The Fed created a program, “Quantitative Easing” (QE), in November 2008. It's mostly like any other money printing operation, except in two ways, the scale of money printing, and what it bought with it. With this program, it issued over $1 Trillion dollars into the economy and absorbed the kind of financial assets no one else wanted, namely mortgage-backed securities. Great! The Federal Reserve’s assets now have grown from $800B to $2.1T from September 2008 to December 2008.

The Fed kept on repeating this through more shopping sprees in 2010 and 2012, namely QE2 and QE3. It reached its peak in December 2014 with $4.5T dollars in assets, 5X of what it was before the 2008 recession.

The $4.5T amount is steady until October 2017, but then the Federal Reserve knew it has to sell them at some point, probably when the economy is good. They thought the best way to do so is to reduce slowly, steadily and quietly. And this started in early 2018.

2018: THE INITIAL UNWINDING OF QUANTITATIVE EASING

At first, the Fed was cautious. It only sold off a small amount to test the market. According to the August report from the Federal Reserve , it reduced the total assets by less than 5% ( -$188B) to $4.28T. What’s important is that this is the first time the Fed is unwinding its book. We all knew this day was coming, but I think, in 2018, the average person has long forgotten about this ticking bomb caused by QE.

2019: UNWINDING ACCELERATED

In 2018, the Fed reduced its balance sheet by $188B, a relatively small amount. Then in 2019, the number dramatically increased to $474B. As of August 2019, the Fed’s balance sheet is down from its peak at $4.5T to $3.8T, about 15% less. THAT is significant!

How does that relate to a recession? It means nothing if there is enough money to buy them. But it means trouble when there’s not enough money because more bond supplies than demand could lead to rising borrowing costs. This is exactly what happened last week in the repo market, where the borrowing cost was apparently going out of control to nearly 10%.

2019: THE FED COMING TO THE RESCUE TO ITS OWN DOING

When the Fed sold off $474B of assets in a short 12 months, it caused a glut in the system. In order to solve the glut problem, the Fed has to pour money into the economy so the commercial institutions can have the money to buy up the huge amount of financial assets the Fed has sold off.

It’s sorta like owner financing on a property. The Fed lends you the money so you can buy stuff from the Fed.

SEPTEMBER 2019: COURSE CORRECTED

The Fed has already corrected its course. Since September 11, the Fed’s balance has reversed from decreasing to growing. In other words, it means, the Fed stopped its unwinding of QE because of the fear of further inundating the market with more assets that the economy cannot yet absorb.

2020 AND ONWARD: THE ASSETS HAVE GOT TO GO

The assets have got to go. The Fed has to reduce its balance sheet at some point. But it needs to do so with finesse more so than ever.

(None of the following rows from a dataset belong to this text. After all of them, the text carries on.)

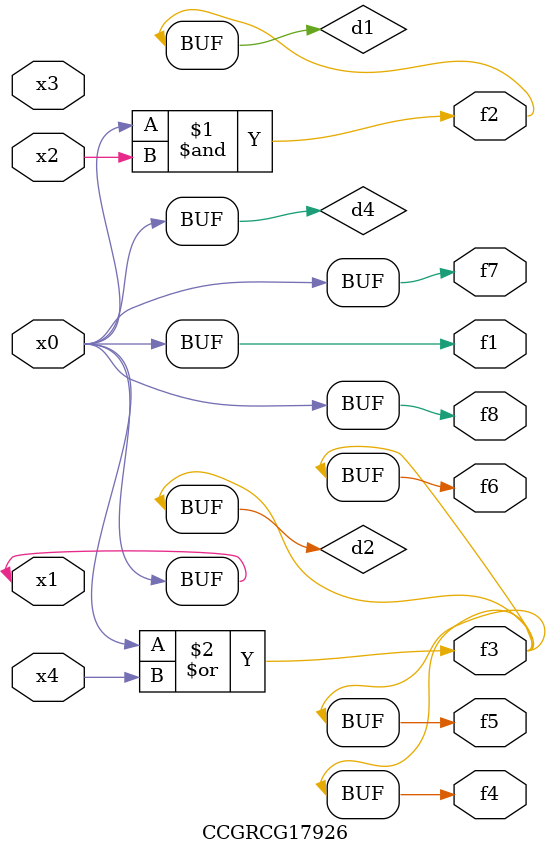
<source format=v>
module CCGRCG17926(
	input x0, x1, x2, x3, x4,
	output f1, f2, f3, f4, f5, f6, f7, f8
);

	wire d1, d2, d3, d4;

	and (d1, x0, x2);
	or (d2, x0, x4);
	nand (d3, x0, x2);
	buf (d4, x0, x1);
	assign f1 = d4;
	assign f2 = d1;
	assign f3 = d2;
	assign f4 = d2;
	assign f5 = d2;
	assign f6 = d2;
	assign f7 = d4;
	assign f8 = d4;
endmodule

</source>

The good thing is that I believe there’s an increased need for it because more people are now cautious and gradually selling out financial assets in risky places (e.g. stocks) for safer places (high-yield savings or long-term treasury bonds). While there’s an active outlet for the Fed to reduce its assets, the Fed needs to manage it at the right pace.

If the Fed manages to reduce its assets too fast, as it has this year, I believe it could directly lead to the next recession it’s trying to prevent.